ALEC HOGG: That sounds like a nice bet, the Feeder Fund. You don’t have to go through all the hoops that SARS asks you for.

CANDICE PAINE: Yes, absolutely. That really is the best way of getting that offshore exposure and hedging your investment against any further Rand depreciation. As you mentioned earlier, the Rand has come back to 11. It hit R11.40 in the last week-and-a-half, so this may be an opening for people who are wanting to get that offshore exposure, to go in there now, without advocating market timing.

ALEC HOGG: All right, so the best bet, if you just want Rand hedge, if that is number one on your priority list, would be the Feeder Fund.

CANDICE PAINE: Yes.

ALEC HOGG: The second best would be the INDI.

CANDICE PAINE: Absolutely.

ALEC HOGG: And only thereafter, you’d go to the Satrix 40, and only thereafter to the RESI. Is that about the pecking order?

CANDICE PAINE: Absolutely. That’s the way that I would do it, yes.

ALEC HOGG: How are you finding the flows from investors, given that the Rand has depreciated so dramatically in the last 18 months? Is the marketplace reacting?

CANDICE PAINE: No, the marketplace isn’t reacting and what we see with the retail investor is they generally and unfortunately, tend to go offshore only once the Rand has weakened. We have, since the beginning of the year, seeing quite substantial flows into that MSCI Feeder Fund, which is very heartening. It means people are taking the investment seriously. The rest of the Satrix flow generally tends to go into that ALSI top 40. Not necessarily because people are looking for a Rand hedge. It is because it is our flagship product and the one that people understand the best.

ALEC HOGG: And that’s the one that’s been around the longest.

CANDICE PAINE: It is the one that’s been around the longest, yes.

ALEC HOGG: And the INDI? That is the one that we’ve been talking quite a lot about here. Are people starting to understand that that is a good Rand hedge (even a better one), than the Satrix 40?

CANDICE PAINE: I don’t think people are starting to understand the Rand hedge implications of it. We have seen flows into the INDI but that really is on the back of the very, great performance that we’ve seen over the last five years. If anybody ranks Unit Trusts or ETFs that’s the one that comes out tops. So what we see in the South African context, is people tend to chase performance as well.

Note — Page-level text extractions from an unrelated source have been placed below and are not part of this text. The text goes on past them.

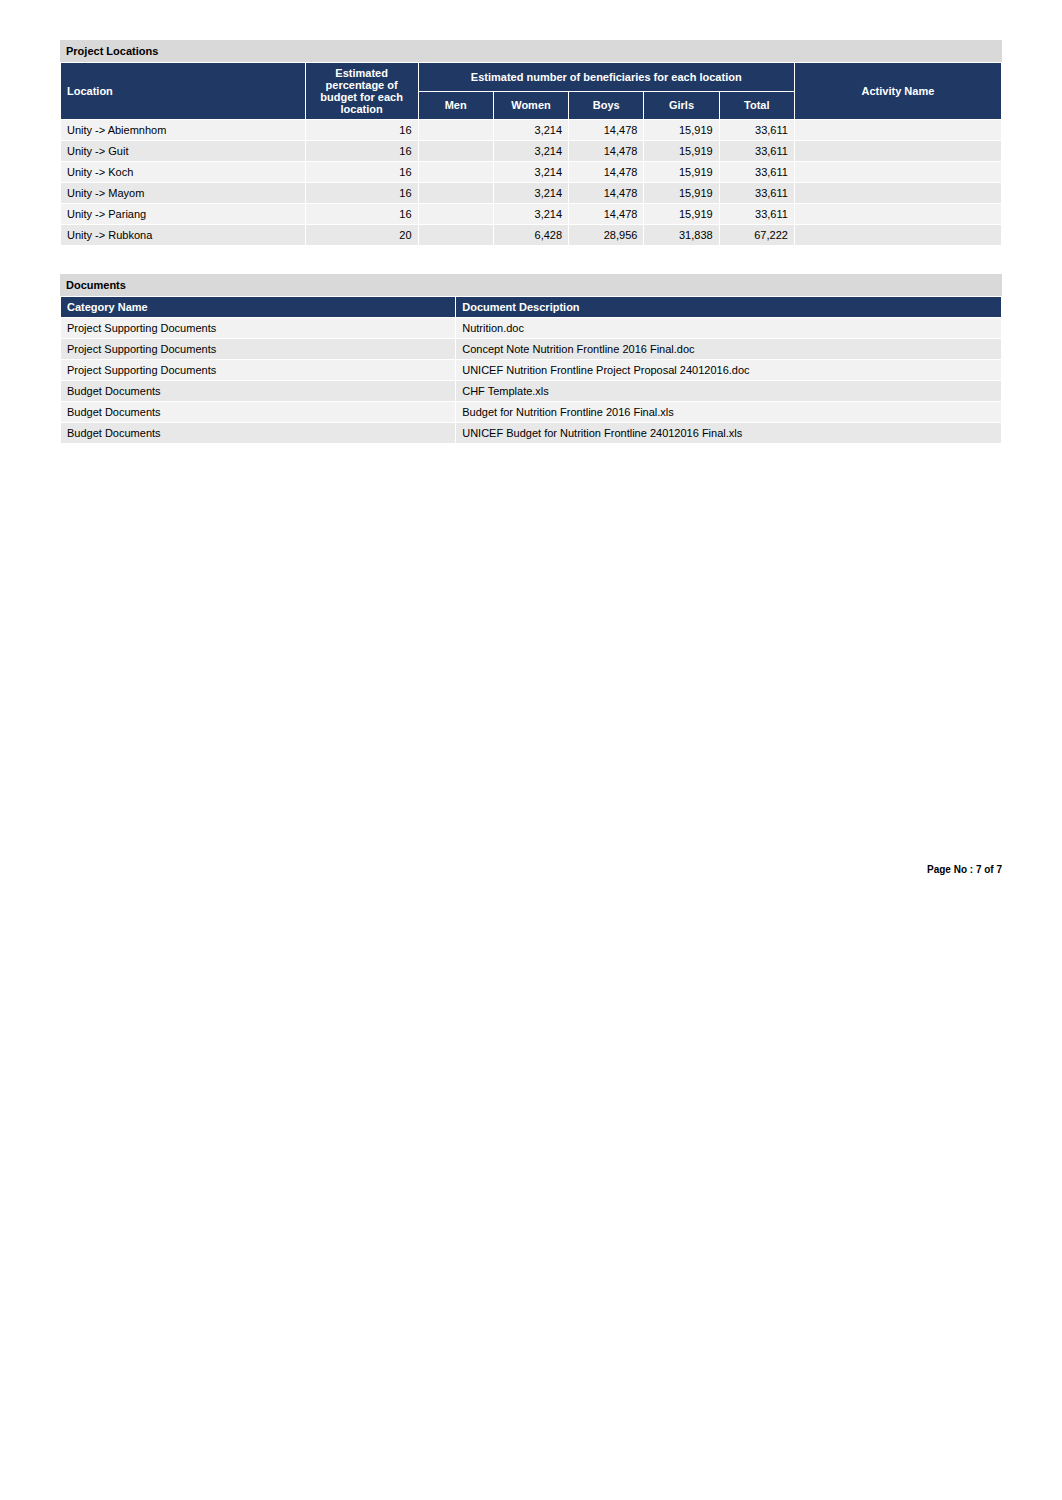Project Locations
| Location | Estimated percentage of budget for each location | Estimated number of beneficiaries for each location | Activity Name |
| --- | --- | --- | --- |
| Men | Women | Boys | Girls | Total |
| Unity -> Abiemnhom | 16 | | 3,214 | 14,478 | 15,919 | 33,611 | |
| Unity -> Guit | 16 | | 3,214 | 14,478 | 15,919 | 33,611 | |
| Unity -> Koch | 16 | | 3,214 | 14,478 | 15,919 | 33,611 | |
| Unity -> Mayom | 16 | | 3,214 | 14,478 | 15,919 | 33,611 | |
| Unity -> Pariang | 16 | | 3,214 | 14,478 | 15,919 | 33,611 | |
| Unity -> Rubkona | 20 | | 6,428 | 28,956 | 31,838 | 67,222 | |
Documents
| Category Name | Document Description |
| --- | --- |
| Project Supporting Documents | Nutrition.doc |
| Project Supporting Documents | Concept Note Nutrition Frontline 2016 Final.doc |
| Project Supporting Documents | UNICEF Nutrition Frontline Project Proposal 24012016.doc |
| Budget Documents | CHF Template.xls |
| Budget Documents | Budget for Nutrition Frontline 2016 Final.xls |
| Budget Documents | UNICEF Budget for Nutrition Frontline 24012016 Final.xls |
Page No : 7 of 7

ALEC HOGG: That’s dangerous.

CANDICE PAINE: It is absolutely dangerous but, in this case, they are going to get the Rand hedge too.

ALEC HOGG: Okay, so if you work on the assumption that yesterday’s hero is not going to be tomorrow’s hero, then you would, be saying, “Maybe Rand hedges are not the place to go right now.” You might be looking at non-Rand hedges. Is there anything in the portfolio that is Rand focused?

CANDICE PAINE: In the INDI portfolio?

ALEC HOGG: Well, i.e. if you take a bet in your portfolio (in Satrix), what ETF would you be investing in – if you are saying, “I’m going against the market. I think that the Rand is actually going to strengthen over the next few years”?

CANDICE PAINE: Okay, it is not an ETF. It’s a Unit Trust. It is also a passive investment and that would be our DIVI Plus Unit Trust. What we’ve seen is that portfolio tends to be particularly defensive. Also, it hasn’t fared that well in the recent past because it hasn’t had these dual-listed or these Rand hedge stocks in it. So if you think the Rand isn’t going to weaken going forward, and you want to position your portfolio defensively against any knocks within the South African economic context, then the DIVI Plus is definitely the place that you’d be wanting to go into. Bearing in mind that a large portion, of the performance that you are going to receive, is in the form of a dividend yield.